(Pedido) Extraia dos itens abaixo todas as linhas em que aparece a palavra "Mendapatkan". Diferencie maiúsculas de minúsculas.
----- Itens fornecidos
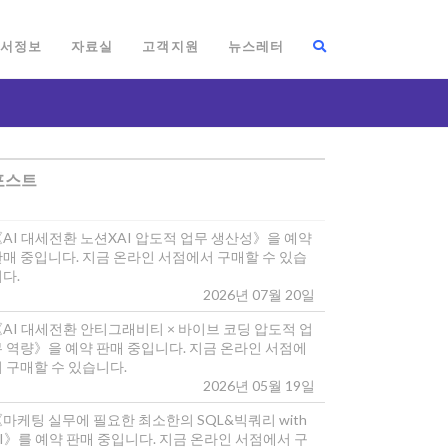
서정보
자료실
고객지원
뉴스레터
포스트
《AI 대세전환 노션XAI 압도적 업무 생산성》을 예약
판매 중입니다. 지금 온라인 서점에서 구매할 수 있습
다.
2026년 07월 20일
《AI 대세전환 안티그래비티 × 바이브 코딩 압도적 업
무 역량》을 예약 판매 중입니다. 지금 온라인 서점에
 구매할 수 있습니다.
2026년 05월 19일
마케팅 실무에 필요한 최소한의 SQL&빅쿼리 with
I》를 예약 판매 중입니다. 지금 온라인 서점에서 구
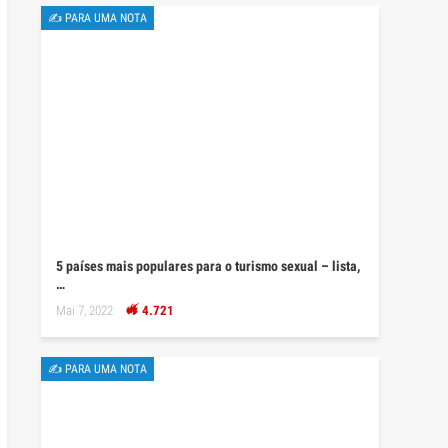
✍ PARA UMA NOTA
5 países mais populares para o turismo sexual – lista,
…
Mai 7, 2022
4.721
✍ PARA UMA NOTA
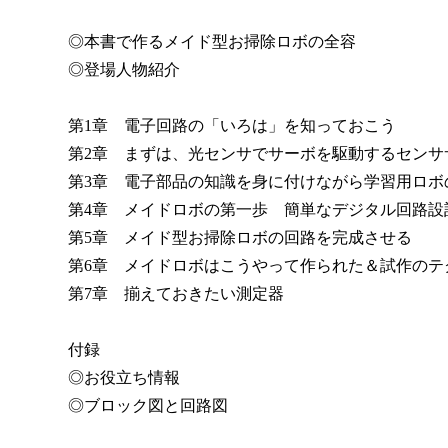
◎本書で作るメイド型お掃除ロボの全容
◎登場人物紹介
第1章 電子回路の「いろは」を知っておこう
第2章 まずは、光センサでサーボを駆動するセンサ
第3章 電子部品の知識を身に付けながら学習用ロボ
第4章 メイドロボの第一歩 簡単なデジタル回路設
第5章 メイド型お掃除ロボの回路を完成させる
第6章 メイドロボはこうやって作られた＆試作のテ
第7章 揃えておきたい測定器
付録
◎お役立ち情報
◎ブロック図と回路図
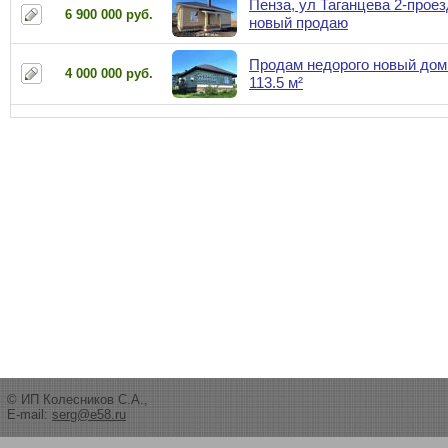
Пенза, ул Таганцева 2-проез
6 900 000 руб.
новый продаю
Продам недорого новый дом
4 000 000 руб.
113.5 м²
© ИП Колесников С.А.,
E-mail:
serg@e58.ru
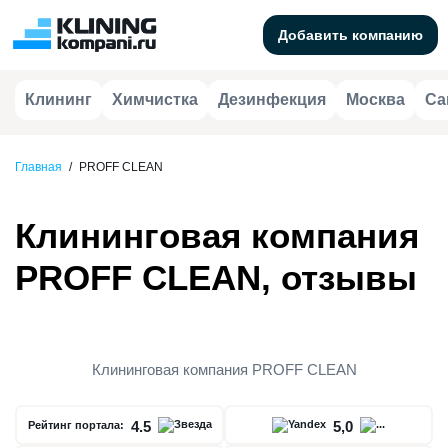
Добавить компанию
Клининг
Химчистка
Дезинфекция
Москва
Са
Главная
/
PROFF CLEAN
Клининговая компания
PROFF CLEAN, отзывы
Клининговая компания PROFF CLEAN
4.5
5,0
Рейтинг портала:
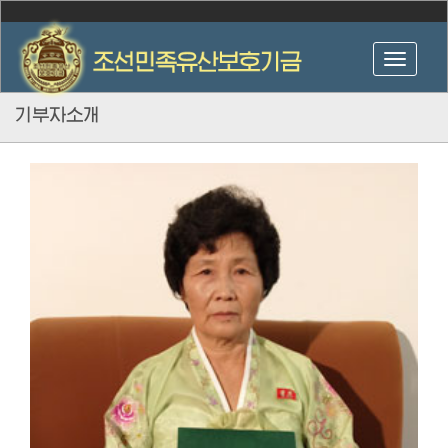
기부자소개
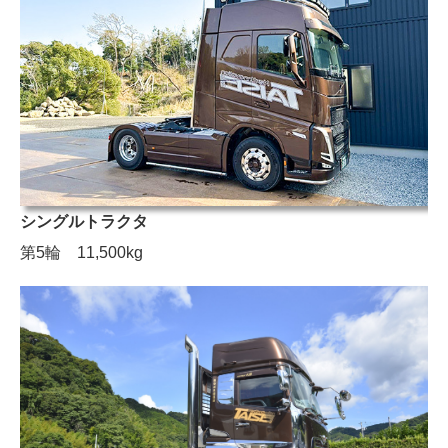
シングルトラクタ
第5輪 11,500kg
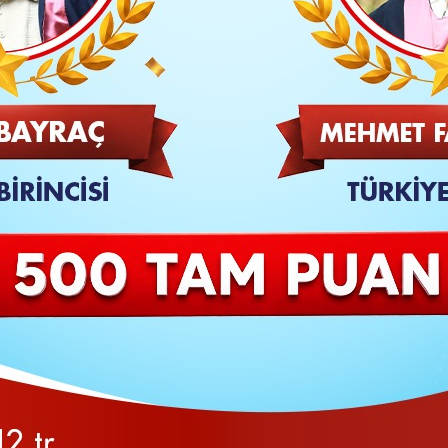
FA) - Cumhurbaşkanı Recep Tayyip Erdoğan, Belçika 
TAKİP ET
SON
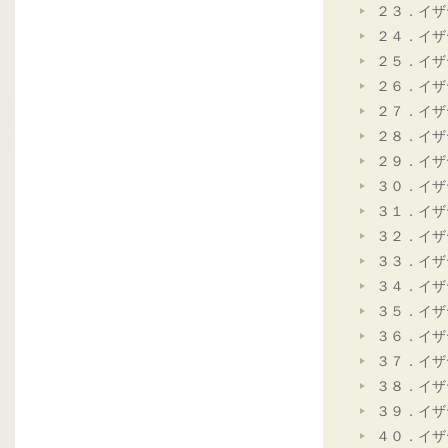
２３．イザ
２４．イザ
２５．イザ
２６．イザ
２７．イザ
２８．イザ
２９．イザ
３０．イザ
３１．イザ
３２．イザ
３３．イザ
３４．イザ
３５．イザ
３６．イザ
３７．イザ
３８．イザ
３９．イザ
４０．イザ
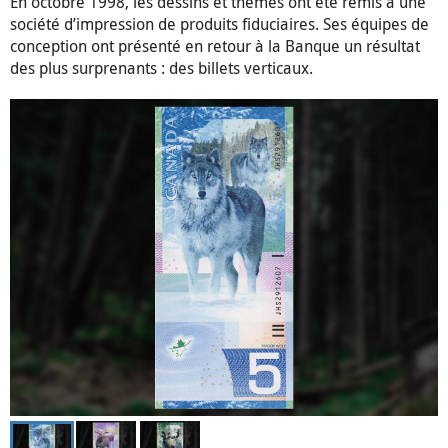
En octobre 1998, les dessins et thèmes ont été remis à une
société d’impression de produits fiduciaires. Ses équipes de
conception ont présenté en retour à la Banque un résultat
des plus surprenants : des billets verticaux.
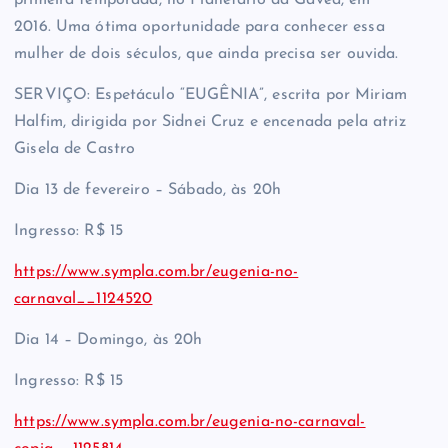
2016. Uma ótima oportunidade para conhecer essa
mulher de dois séculos, que ainda precisa ser ouvida.
SERVIÇO: Espetáculo “EUGÊNIA”, escrita por Miriam
Halfim, dirigida por Sidnei Cruz e encenada pela atriz
Gisela de Castro
Dia 13 de fevereiro – Sábado, às 20h
Ingresso: R$ 15
https://www.sympla.com.br/eugenia-no-
carnaval__1124520
Dia 14 – Domingo, às 20h
Ingresso: R$ 15
https://www.sympla.com.br/eugenia-no-carnaval-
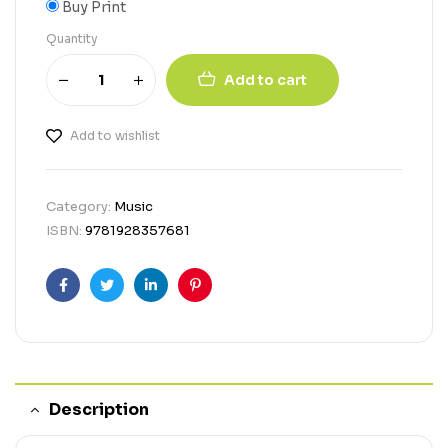
Buy Print
Quantity
Add to cart
Add to wishlist
Category:
Music
ISBN:
9781928357681
Facebook
Twitter
Linkedin
Pinterest
Description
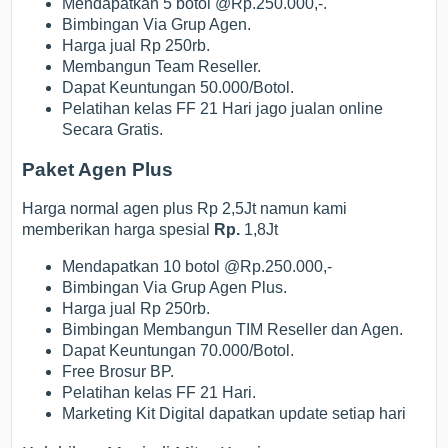
Mendapatkan 5 botol @Rp.250.000,-.
Bimbingan Via Grup Agen.
Harga jual Rp 250rb.
Membangun Team Reseller.
Dapat Keuntungan 50.000/Botol.
Pelatihan kelas FF 21 Hari jago jualan online
Secara Gratis.
Paket Agen Plus
Harga normal agen plus Rp 2,5Jt namun kami
memberikan harga spesial
Rp.
1,8Jt
Mendapatkan 10 botol @Rp.250.000,-
Bimbingan Via Grup Agen Plus.
Harga jual Rp 250rb.
Bimbingan Membangun TIM Reseller dan Agen.
Dapat Keuntungan 70.000/Botol.
Free Brosur BP.
Pelatihan kelas FF 21 Hari.
Marketing Kit Digital dapatkan update setiap hari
----------
(Tarefa concluída)
Mendapatkan 5 botol @Rp.250.000,-.
Mendapatkan 10 botol @Rp.250.000,-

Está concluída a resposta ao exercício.